2018 · Boots Riley
A reading · through the lens of theory
Boots Riley's debut is built around one of contemporary cinema's most precise pieces of mise-en-scène: when Cassius Green dials a cold call, his desk physically crashes through the floor and lands inside the prospect's home — interrupting a dinner, a funeral, a couple's argument. The device refuses metaphor; the frame's own architecture performs the argument about telemarketing as home invasion, staging a social violation as spatial fact. That impulse toward literalization accelerates, by the third act, into the impulse-image at its most unguarded.

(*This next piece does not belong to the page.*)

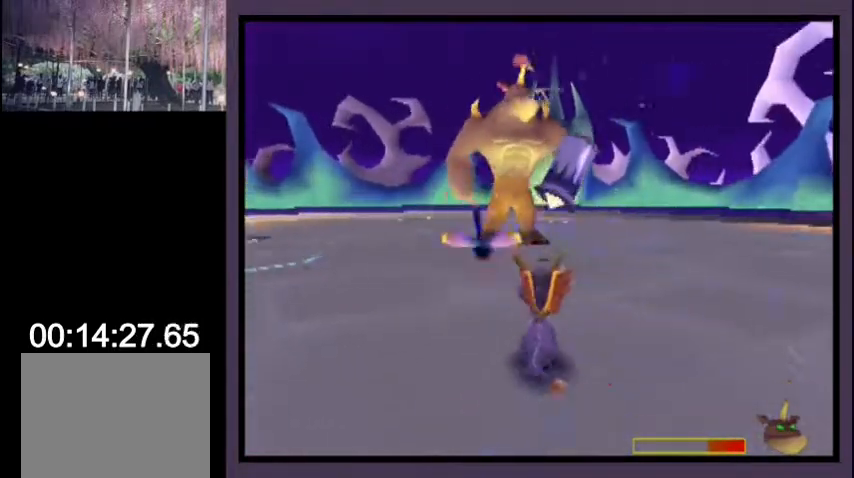
{"buttons": ["DPAD_DOWN", "DPAD_RIGHT"], "left_stick": "center", "right_stick": "center", "events": [[167, "CROSS", "down"], [167, "DPAD_DOWN", "down"], [233, "CROSS", "up"], [433, "DPAD_RIGHT", "down"]]}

WorryFree's equisapiens — workers bioengineered into horse-human hybrids for maximum labor extraction — materialize what Deleuze called the "degraded originary world," the swamp-space where capitalism's hidden drives surface as flesh: no longer metaphor, but breeding stock. Riley inherits this Buñuelian territory, though the film's sharpest craft debt runs to Robert Downey Sr.'s Putney Swope (1969), whose post-dubbed white voice — Downey's own replacing his Black lead's — Riley redeploys as Cash's performed vocal identity, David Cross's register emerging from Lakeith Stanfield's mouth. That mismatch is the film's powers of the false operating in full: Cash acquires genuine institutional power through a narration that has abandoned the true, a forgery so productive it reshapes reality, until the system's own deeper counterfeit — WorryFree's promise of security masking permanent indenture — swallows him inside it.